Some of those uniformed federal officers began arriving in the border city Monday, two days after about 2,000 soldiers landed there in a related military buildup. Those soldiers were the first of an expected 5,000 additional troops who will be sent to help perform basic police functions.
The military reinforcements will bring to more than 7,000 the number of soldiers in Ciudad Juarez.
The nation's public safety chief, Genaro Garcia Luna, said that along with the soldiers, he planned to dispatch the additional 1,000 federal police officers, Notimex news agency reported.
About 425 federal officers already had been posted in Ciudad Juarez, where the death toll last year exceeded 1,600, the highest in a country racked by drug-related violence.
The border city is in the throes of a vicious turf war between a local drug-smuggling organization and rivals from the northwestern state of Sinaloa. The feud, and the Mexican government's 2-year-old crackdown on organized crime, has sent killings soaring.
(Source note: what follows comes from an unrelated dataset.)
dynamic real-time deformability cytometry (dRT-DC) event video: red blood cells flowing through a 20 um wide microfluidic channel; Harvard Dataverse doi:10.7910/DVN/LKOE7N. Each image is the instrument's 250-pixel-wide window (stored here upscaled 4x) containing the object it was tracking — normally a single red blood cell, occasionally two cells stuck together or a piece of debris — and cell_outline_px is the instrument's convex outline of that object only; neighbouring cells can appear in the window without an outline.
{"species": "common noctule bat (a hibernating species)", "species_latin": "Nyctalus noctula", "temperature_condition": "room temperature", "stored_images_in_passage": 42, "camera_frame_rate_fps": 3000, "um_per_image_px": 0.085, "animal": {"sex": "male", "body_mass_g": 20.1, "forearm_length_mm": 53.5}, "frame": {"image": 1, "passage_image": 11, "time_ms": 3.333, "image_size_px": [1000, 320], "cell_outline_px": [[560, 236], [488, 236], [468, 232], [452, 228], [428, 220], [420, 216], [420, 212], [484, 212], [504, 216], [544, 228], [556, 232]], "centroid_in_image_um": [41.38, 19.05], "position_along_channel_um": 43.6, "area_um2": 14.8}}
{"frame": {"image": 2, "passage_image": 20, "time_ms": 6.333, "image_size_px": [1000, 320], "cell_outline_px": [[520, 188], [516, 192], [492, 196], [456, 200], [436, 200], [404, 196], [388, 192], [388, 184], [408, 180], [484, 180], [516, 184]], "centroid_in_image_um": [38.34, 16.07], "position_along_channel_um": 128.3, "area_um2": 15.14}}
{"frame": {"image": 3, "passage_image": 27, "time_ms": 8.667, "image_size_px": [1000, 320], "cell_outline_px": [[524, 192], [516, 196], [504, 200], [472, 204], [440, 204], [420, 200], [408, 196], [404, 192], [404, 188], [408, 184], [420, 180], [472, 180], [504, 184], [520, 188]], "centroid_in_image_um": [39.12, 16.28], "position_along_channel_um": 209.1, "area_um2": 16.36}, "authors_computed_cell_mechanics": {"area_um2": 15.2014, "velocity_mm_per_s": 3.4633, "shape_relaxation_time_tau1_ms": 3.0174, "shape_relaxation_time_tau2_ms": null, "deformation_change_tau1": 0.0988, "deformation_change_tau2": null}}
The city's police chief, Roberto Orduna Cruz, resigned almost two weeks ago after several of his officers were shot to death and anonymous signs appeared warning that an officer would be killed every 48 hours unless he stepped down.
Mayor Jose Reyes Ferriz, who has also been the subject of anonymous handwritten threats, said last week that the army would take over basic policing duties, such as patrolling the streets.